First, take the cartesian() function, which we'll use. Then
def calculate_dipole_vect(mus, r_i, mom_i):
# Treat each mu sequentially
Bs = []
omega = []
for mu in mus:
rel = mu - r_i
r_norm = np.sqrt((rel * rel).sum(1))
r_unit = rel / r_norm[:, np.newaxis]
A = 1e-7
num = A*(3*np.sum(mom_i * r_unit, 0)*r_unit - mom_i)
den = r_norm ** 3
B = np.sum(num / den[:, np.newaxis], 0)
Bs.append(B)
omega.append(gamma_mu * np.sqrt(np.dot(B, B)))
return Bs, omega
# Transpose to get more "natural" ordering with row-major numpy
r_i = r_i.T
mom_i = mom_i.T
t_start = time.clock()
r_frac = cartesian((np.arange(n[0]) / float(n[0]),
np.arange(n[1]) / float(n[1]),
np.arange(n[2]) / float(n[2])))
r_test = np.dot(r_frac, a)
B, omega = calculate_dipole_vect(r_test, r_i, mom_i)

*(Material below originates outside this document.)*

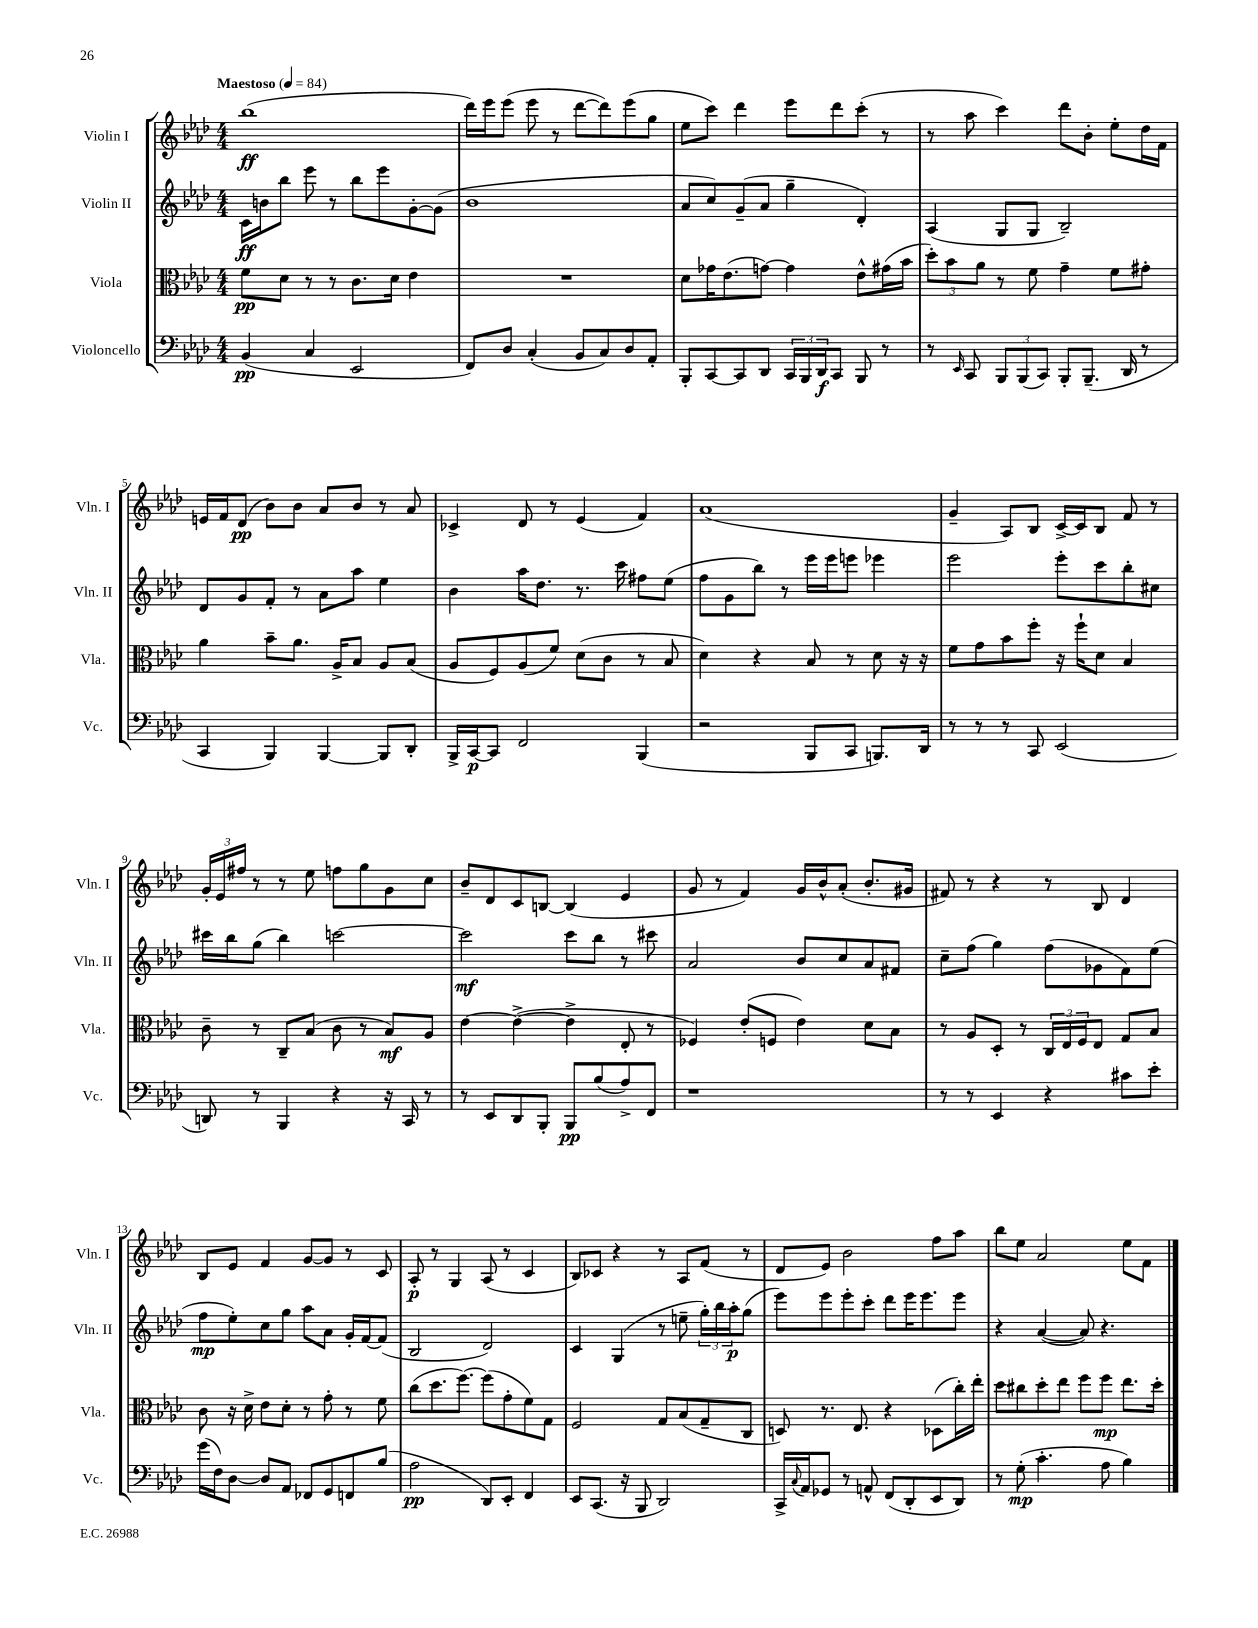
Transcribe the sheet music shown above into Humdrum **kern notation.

print 'Total time for vectorized: %f s' % (time.clock() - t_start)
Well, in my testing, this is in fact slightly slower than the loop-based approach I started from. The thing is, in the original version in the question, it was already vectorized with whole-array operations over arrays of shape (20000, 3), so any further vectorization doesn't really bring much further benefit. In fact, it may worsen the performance, as above, maybe due to big temporary arrays.
If you profile your code, you'll see that 99% of the running time is in calculate_dipole so reducing the time for this looping really won't give a noticeable reduction in execution time. You still need to focus on calculate_dipole if you want to make this faster. I tried my Cython code for calculate_dipole on this and got a reduction by about a factor of 2 in the overall time. There might be other ways to improve the Cython code too.